● JOB ITEM
Whenever a line in the data holds the string "Winstone", pull that line out.

● DATA IN THIS EXERCISE

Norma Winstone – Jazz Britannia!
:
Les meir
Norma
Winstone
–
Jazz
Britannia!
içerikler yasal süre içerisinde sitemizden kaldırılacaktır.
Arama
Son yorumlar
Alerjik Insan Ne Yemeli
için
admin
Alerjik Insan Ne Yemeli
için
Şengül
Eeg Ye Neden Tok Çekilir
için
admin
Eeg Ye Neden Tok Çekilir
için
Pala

● EXERCISE OUTPUT
Norma Winstone – Jazz Britannia!
Winstone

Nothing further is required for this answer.